Academic Editor: Sergejs Solovjovs
Received07 Oct 2020
Revised08 Jan 2021
Accepted12 Feb 2021
Published24 Feb 2021

#### Abstract

Research has shown that current health expenditure in most countries, especially in sub-Saharan Africa, is inadequate and unsustainable. Yet, fraud, abuse, and waste in health insurance claims by service providers and subscribers threaten the delivery of quality healthcare. It is therefore imperative to analyze health insurance claim data to identify potentially suspicious claims. Typically, anomaly detection can be posited as a classification problem that requires the use of statistical methods such as mixture models and machine learning approaches to classify data points as either normal or anomalous. Additionally, health insurance claim data are mostly associated with problems of sparsity, heteroscedasticity, multicollinearity, and the presence of missing values. The analyses of such data are best addressed by adopting more robust statistical techniques. In this paper, we utilized the Bayesian quantile regression model to establish the relations between claim outcome of interest and subject-level features and further classify claims as either normal or anomalous. An estimated model component is assumed to inherently capture the behaviors of the response variable. A Bayesian mixture model, assuming a normal mixture of two components, is used to label claims as either normal or anomalous. The model was applied to health insurance data captured on 115 people suffering from various cardiovascular diseases across different states in the USA. Results show that 25 out of 115 claims (21.7%) were potentially suspicious. The overall accuracy of the fitted model was assessed to be 92%. Through the methodological approach and empirical application, we demonstrated that the Bayesian quantile regression is a viable model for anomaly detection.

#### 1. Introduction

Providing quality and accessible healthcare is a major political decision that governments make all over the world. A major challenge in achieving this is funding. According to Novignon et al. , majority of countries in developing regions, especially sub-Saharan Africa (SSA), rely on donor grants and loans to finance healthcare. Such expenditures are not only unsustainable but also inadequate considering the enormous healthcare burden in the region. Apart from direct government investment into health services, health insurance schemes have been instituted to reduce the proportion of health service cost borne by the populace in many countries. However, fraud, abuse, and waste in health insurance claims by service providers and subscribers threaten the delivery of quality healthcare. The National Healthcare Antifraud Association (NHCAA) of the United States defines healthcare fraud as an intentional deception or misrepresentation made by a person or an entity, with the knowledge that the deception could result in some kinds of unauthorized benefits to that person or entity [2, 3]. This “intentional deception or misrepresentation” can produce observations in the data that do not conform to normal observed patterns. These can therefore be regarded as anomalies or outliers. There are several statistical methods that are employed in the identification of fraud, especially in health insurance claims. Wilson  applied the logistic regression model to detect auto insurance fraud. This method is only possible if there is information on both legitimate and fraudulent claims. Moreover, the labeling process may be fraught with error such that any model that is built on this may not automatically capture these errors. Ekina et al.  used Bayesian co-clustering model to detect health insurance fraud. This method has been used for the analysis of dyadic data, and since “conspiracy fraud” involves a connection between two entities, the Bayesian co-clustering is an appropriate method. Liu and Vasarhelyi  used a clustering method incorporating geo-locating information to detect fraud in Medicare/Medicaid data in the US.

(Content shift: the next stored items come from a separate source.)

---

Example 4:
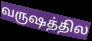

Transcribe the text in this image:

வருஷத்தில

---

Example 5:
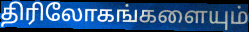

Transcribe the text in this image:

திரிலோகங்களையும்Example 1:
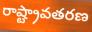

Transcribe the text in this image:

రాష్ట్రావతరణ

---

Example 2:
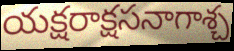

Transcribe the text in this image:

యక్షరాక్షసనాగాశ్చ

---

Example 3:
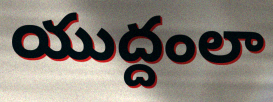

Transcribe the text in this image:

యుద్దంలా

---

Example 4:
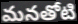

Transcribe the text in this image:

మనతోటి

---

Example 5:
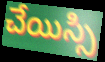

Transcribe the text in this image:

చేయిస్సిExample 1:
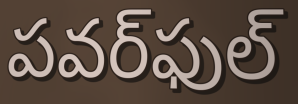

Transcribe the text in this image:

పవర్‌ఫుల్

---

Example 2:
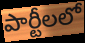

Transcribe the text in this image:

పార్టీలలో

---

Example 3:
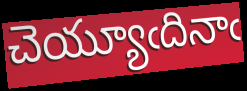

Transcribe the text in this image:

చెయ్యూఁదినాఁ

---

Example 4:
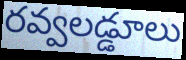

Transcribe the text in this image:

రవ్వలడ్డూలు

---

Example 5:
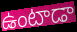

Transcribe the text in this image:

ఉంటాడా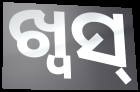
ଖ୍ୱସ୍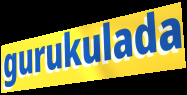
gurukuladaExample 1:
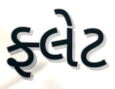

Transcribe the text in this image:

ફ્લેટ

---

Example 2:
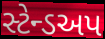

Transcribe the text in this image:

સ્ટેન્ડઅપ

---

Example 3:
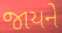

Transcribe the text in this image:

જાયને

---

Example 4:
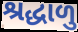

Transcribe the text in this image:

શ્રદ્ધાળુ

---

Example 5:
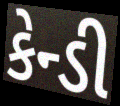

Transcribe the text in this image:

કેન્ડીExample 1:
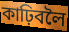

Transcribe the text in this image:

কাঢ়িবলৈ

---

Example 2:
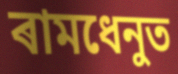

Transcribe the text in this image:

Ekin et al.  provided a comprehensive assessment of medical fraud research. They mentioned that health fraud research is an emerging field which has gained some attention from researchers but acknowledged that more research needs to be conducted especially using Bayesian techniques. Bayesian methods have generally been proven to be an effective approach of identifying fraud. This is because Bayesian methods do not make strong statistical assumption as the frequentist counterparts.

Below are some reasons why Bayesian techniques would be appropriate for health fraud study .(i)Medical data are sparse because fraudulent cases are rare, as compared to legitimate cases.(ii)Data are also dynamic. Both fraudulent and legitimate patterns evolve over time.(iii)Fraudulent claims are not homogeneous.(iv)Missing values are present, and these can lead to over- or undersampling, nonrepresentativeness, and potential bias in inference.(v)Medical data are skewed and non-normal.

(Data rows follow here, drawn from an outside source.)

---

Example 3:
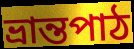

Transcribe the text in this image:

ভ্ৰান্তপাঠ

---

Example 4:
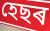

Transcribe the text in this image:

হেছৰ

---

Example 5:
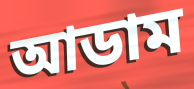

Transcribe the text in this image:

আডাম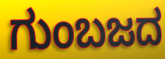
ಗುಂಬಜದ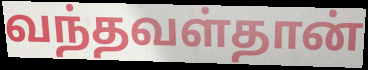
வந்தவள்தான்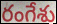
రంగేశు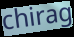
chirag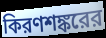
কিরণশঙ্করেরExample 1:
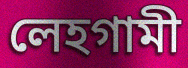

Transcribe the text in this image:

লেহগামী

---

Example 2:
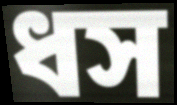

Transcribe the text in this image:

ধস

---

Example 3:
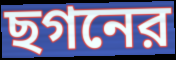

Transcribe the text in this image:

ছগনের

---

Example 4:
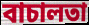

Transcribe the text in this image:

বাচালতা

To address these challenges, this study proposes the use of Bayesian quantile regression techniques and Bayesian mixture model to identify fraud in health insurance data.

This study seeks to specify the posterior distribution of the parameters of interest given the data; identify the distribution of anomalous claims; and estimate the probability of each claim to identify potential anomalous claims.

#### 2. Materials and Methods

##### 2.1. Bayesian Method

From the Bayesian perspective, parameter vector of a given model is assumed to have a probability distribution referred to as the prior probability distribution. This prior probability distribution is informed by the prior knowledge about the parameter. The data from which the parameter is to be estimated are generated by a probability process, and this generating process is referred to as the likelihood. Of interest is the posterior probability which is the probability of the unknown parameter given the data. Given as a vector of observations, independently and identically distributed, and a vector of unknown parameters, then the posterior probability distribution of the parameters is represented aswhere is the prior probability of the parameter and is the posterior probability of given the observed data .

Generally, the prior may be chosen based on some information available and hence called informative prior. It may be chosen based on little or no information available. Such priors are called noninformative prior. The uniform distribution or Jeffrey’s prior is mostly used when there is no prior information about the unknown parameter. A prior may also either be a proper prior or an improper prior. A chosen proper prior results in a proper posterior probability. An improper prior is a distribution that does not integrate to one. However, if an improper prior is chosen properly, the resulting posterior distribution may be a proper posterior distribution.

There are other ways of choosing the prior. The prior can be chosen such that the resultant posterior distribution has the same form as the prior probability. Such priors are called conjugate.

##### 2.2. Quantile Regression

This study used the quantile regression to capture the relationship between the variables and to estimate parameters of the model. This is because of its ability to capture the relationship across the entire data without imposing strong parametric assumptions about the response variable.

It is therefore an adequate technique which captures all dynamics in the data and addresses challenges associated with health insurance claims data.

Furthermore, given a set of response variables and explanatory variables , the conditional cumulative distribution function isand for any , , the th conditional quantile function is

The quantile function is monotonic increasing such that for any two quantiles and where , .

##### 2.3. Description of the Method

To specify the density distribution that describes the anomalous claims, a posterior distribution of the parameters of interest (, , and ) is first constructed using the quantile regression model:where mi and ui has a standard normal distribution. The parameters to be estimated are the regression coefficients , a scale parameter , and the mixture component .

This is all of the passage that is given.